Well-exposed Mars in view, I then captured about five minutes of video, resulting in 436 frames of 640×480, 24-bit video. A scaled-down and shortened snippet of that video can been seen here if you are interested in seeing what it looked like in real time on the laptop screen. The ever-useful Registax then selected the 242 best frames of that shoot, aligned them, and digitally combined them to form this rather unimpressive image:

A little bit of Photoshop histogram maintenance later, and we have:

That, I think, is as good as it’s going to get with my equipment. The blotches on the center-left of the planet are due to dust on the CCD element, which will be blown off with compressed-air impunity this evening. I’ll update this post with some more details, including the name of the prominent dark band on the upper half of the planet, as soon as I have some time to do a bit more research. (No Martian atlas is at hand.)

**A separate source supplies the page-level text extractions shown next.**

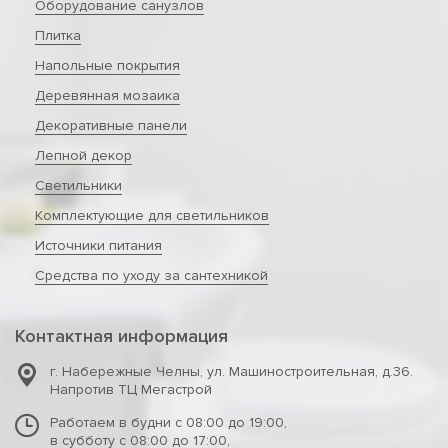
Оборудование санузлов
Плитка
Напольные покрытия
Деревянная мозаика
Декоративные панели
Лепной декор
Светильники
Комплектующие для светильников
Источники питания
Средства по уходу за сантехникой
Контактная информация
г. Набережные Челны
,
ул. Машиностроительная, д.36.
Напротив ТЦ Мегастрой
Работаем в будни с 08:00 до 19:00,
в субботу с 08:00 до 17:00,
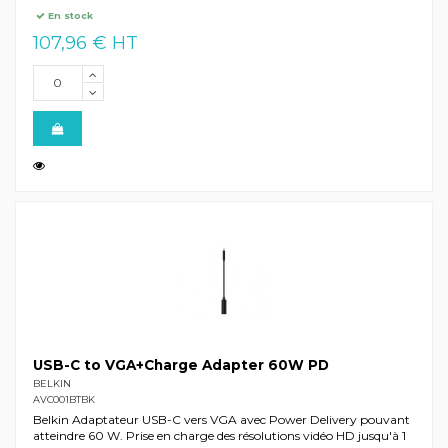
En stock
107,96 € HT
USB-C to VGA+Charge Adapter 60W PD
BELKIN
AVC001BTBK
Belkin Adaptateur USB-C vers VGA avec Power Delivery pouvant
atteindre 60 W. Prise en charge des résolutions vidéo HD jusqu'à 1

I’ll also post some lunar shots I took that same night. They should be somewhat sharper.

08 14 2003

Mars Viewing

Yes, the time on this post is correct. Tonight was my first night out with my new telescope-adapted webcam, and I feel like a nerdy kid in a science education store. A very tired one.

I got what I think are a few good images of the moon and Mars. One was easily recognizable as the Red Planet, even if it was somewhat less detailed than the Hubble photos you’ll see on TV.

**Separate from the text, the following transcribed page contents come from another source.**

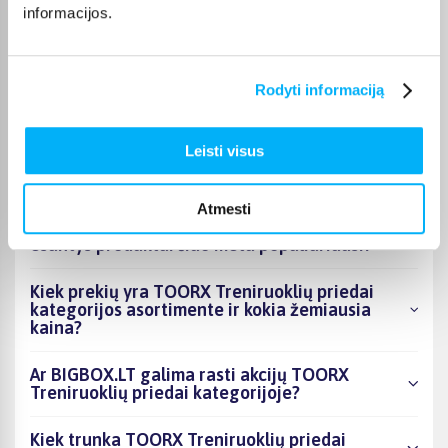
informacijos.
Vygantas G.
Patvirtintas pirkėjas
Geras, tvirtas - kokybiškas suoliukas.
Rodyti informaciją
Leisti visus
DUK
Atmesti
Kokie TOORX Treniruoklių priedai kategorijoje
esantys produktai šiuo metu populiariausi?
Kiek prekių yra TOORX Treniruoklių priedai
kategorijos asortimente ir kokia žemiausia
kaina?
Ar BIGBOX.LT galima rasti akcijų TOORX
Treniruoklių priedai kategorijoje?
Kiek trunka TOORX Treniruoklių priedai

Webcam astronomy actually produces AVI files as its raw data, which must then be laboriously processed to make worthwhile stills. Most of the heavy lifting is done by a freeware tool, but I still have several hours of image processing ahead of me before I have anything worth posting. You’ll see it here first when it’s done. Membership has its privileges.

08 11 2003

The Sister Is Married

The madness is mostly over here. Life is slowly returning to normal, but then we haven’t even been home from the reception for twelve hours. I hope to make blogging more interesting this week. Thanks for your patience last week.

08 07 2003

Homestar Runner

Hopefully you’re already familiar with the world of Homestar Runner, but if not, let me introduce you.

The oddest (and potentially darkest) content is Strong Bad’s independent comic, Teen Girl Squad.

Who is Strong Bad, you ask? You could email him and ask, or just click on his name to see how he answers emails from people like you. My top recommendations are Suntan, The Show, Dragon, and Japanese Cartoon.

Who is Homestar Runner? Is there anyone besides Strong Bad on this site? There is a short movie explaining each character to clue you in.

Enjoy.

08 01 2003

How Many Teeth In A Horse’s Mouth?

I’d guess a lot of my readers have already read this, but it bears re-reading every so often. It is attributed to Francis Bacon in 1592:

In the year of our Lord 1432, there arose a grievous quarrel among the brethren over the number of teeth in the mouth of a horse. For thirteen days the disputation raged without ceasing. All the ancient books and chronicles were fetched out, and wonderful and ponderous erudition such as was never before heard of in this region was made manifest. At the beginning of the fourteenth day, a youthful friar of goodly bearing asked his learned superiors for permission to add a word, and straightway, to the wonderment of the disputants, whose deep wisdom he sore vexed, he beseeched them to unbend in a manner coarse and unheard-of and to look in the open mouth of a horse and find answer to their questionings. At this, their dignity being grievously hurt, they waxed exceeding wroth; and, joining in a mighty uproar, they flew upon him and smote him, hip and thigh, and cast him out forthwith. For, said they, surely Satan hath tempted this bold neophyte to declare unholy and unheard-of ways of finding truth, contrary to all the teachings of the fathers. After many days more of grievous strife, the dove of peace sat on the assembly, and they as one man declaring the problem to be an everlasting mystery because of a grievous dearth of historical and theological evidence thereof, so ordered the same writ down.

Let us never discount modernism too thoroughly.